IBM Watson Natural Language Understanding (NLU) is a cloud-based Watson service that enables developers to easily and quickly extract and analyze metadata from unstructured text.
In this post, we’ll look at how we can customize data from IBM Watson Natural Language Understanding by adding human annotations using Watson Knowledge Studio, and how that impacts our results.
If you haven’t already, sign up for free access to Watson Knowledge Studio.
I’ve taken the text from this post: https://www.ibm.com/blogs/think/author/aleksandramoj/
And saved it as a txt file. I’ll use this as the baseline of data to annotate for a new entity which I’ll name Social Issues.

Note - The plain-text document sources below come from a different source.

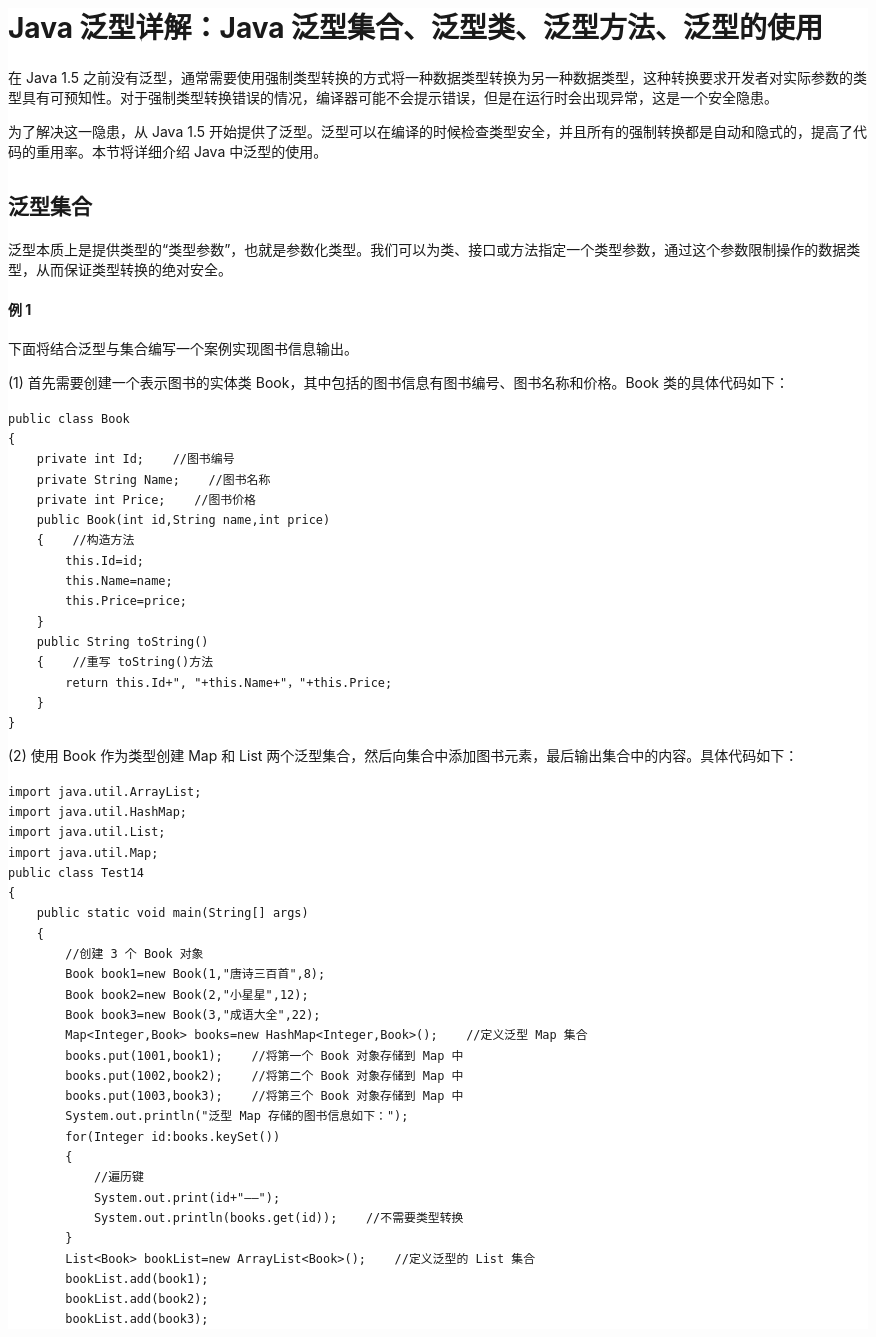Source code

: # Java 泛型详解：Java 泛型集合、泛型类、泛型方法、泛型的使用

在 Java 1.5 之前没有泛型，通常需要使用强制类型转换的方式将一种数据类型转换为另一种数据类型，这种转换要求开发者对实际参数的类型具有可预知性。对于强制类型转换错误的情况，编译器可能不会提示错误，但是在运行时会出现异常，这是一个安全隐患。

为了解决这一隐患，从 Java 1.5 开始提供了泛型。泛型可以在编译的时候检查类型安全，并且所有的强制转换都是自动和隐式的，提高了代码的重用率。本节将详细介绍 Java 中泛型的使用。

## 泛型集合

泛型本质上是提供类型的“类型参数”，也就是参数化类型。我们可以为类、接口或方法指定一个类型参数，通过这个参数限制操作的数据类型，从而保证类型转换的绝对安全。

#### 例 1

下面将结合泛型与集合编写一个案例实现图书信息输出。

(1) 首先需要创建一个表示图书的实体类 Book，其中包括的图书信息有图书编号、图书名称和价格。Book 类的具体代码如下：

```
public class Book
{
    private int Id;    //图书编号
    private String Name;    //图书名称
    private int Price;    //图书价格
    public Book(int id,String name,int price)
    {    //构造方法
        this.Id=id;
        this.Name=name;
        this.Price=price;
    }
    public String toString()
    {    //重写 toString()方法
        return this.Id+", "+this.Name+"，"+this.Price;
    }
}
```

(2) 使用 Book 作为类型创建 Map 和 List 两个泛型集合，然后向集合中添加图书元素，最后输出集合中的内容。具体代码如下：

```
import java.util.ArrayList;
import java.util.HashMap;
import java.util.List;
import java.util.Map;
public class Test14
{
    public static void main(String[] args)
    {
        //创建 3 个 Book 对象
        Book book1=new Book(1,"唐诗三百首",8);
        Book book2=new Book(2,"小星星",12);
        Book book3=new Book(3,"成语大全",22);
        Map<Integer,Book> books=new HashMap<Integer,Book>();    //定义泛型 Map 集合
        books.put(1001,book1);    //将第一个 Book 对象存储到 Map 中
        books.put(1002,book2);    //将第二个 Book 对象存储到 Map 中
        books.put(1003,book3);    //将第三个 Book 对象存储到 Map 中
        System.out.println("泛型 Map 存储的图书信息如下：");
        for(Integer id:books.keySet())
        {
            //遍历键
            System.out.print(id+"——");
            System.out.println(books.get(id));    //不需要类型转换
        }
        List<Book> bookList=new ArrayList<Book>();    //定义泛型的 List 集合
        bookList.add(book1);
        bookList.add(book2);
        bookList.add(book3);
```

After uploading my sample data (the blog post), I’m going to teach Watson how to identify entities called “social issues.” But, I have to initially tell it what I mean by “social issues.”
I’ll use the Human Annotation tool to begin this process. That means I’ll act as the trainer that tells the system what words need to be tagged as social issues in the document.
Once we annotate this information with what terms in the document are relevant to social issues, it will allow us to use NLU to recognize the exact terms, and should be able to identify associated “social issues” terms within other documents.
We’ll test that theory in a moment.
Now I am ready to annotate:
Select the entity you want to train, which for us is Social_issues.
Now I am ready to tag items that I think refer to social issues. After I’ve tagged all of the content that I think is relevant to social issues, the text looks like this:
Since I’ve finished tagging my terms, I’m going to accept the changes by saving the file, closing it and adding ‘accept’ to its status. This means I’m satisfied with the way the system has been trained and it is now considered the ‘ground truth’.
I’ll then move to the annotator component tab and select machine learning.
Since this is a small data set of one text file and we have no test set or blind set, I’ll select the file and set it to 100%
I then selected Next -> Train and let Watson NLU do its thing:
Now, since I trained Watson on the terms I thought were social issues, let’s see how it learned. I’m using a new blog topic, https://www.ibm.com/blogs/think/2016/12/watson-cancer-care/. I applied my model ID that deployed my custom entities.
Even though there was only a limited sample as shown above, when I tested the new URL in Bluemix using entities and my custom entity model, I retrieved the following:
"text": "cancer care",
"text": "medical practice",
"text": "treatment possible",
"text": "treatment for",
Watson NLU identified “cancer care”, “treatment possible”, “medical practice” and “treatment for” as social issues even though none of those terms were tagged in the original training!
So, even with a small data set (one blog post), you can see the power of teaching Watson the language of your domain for advanced text analytics.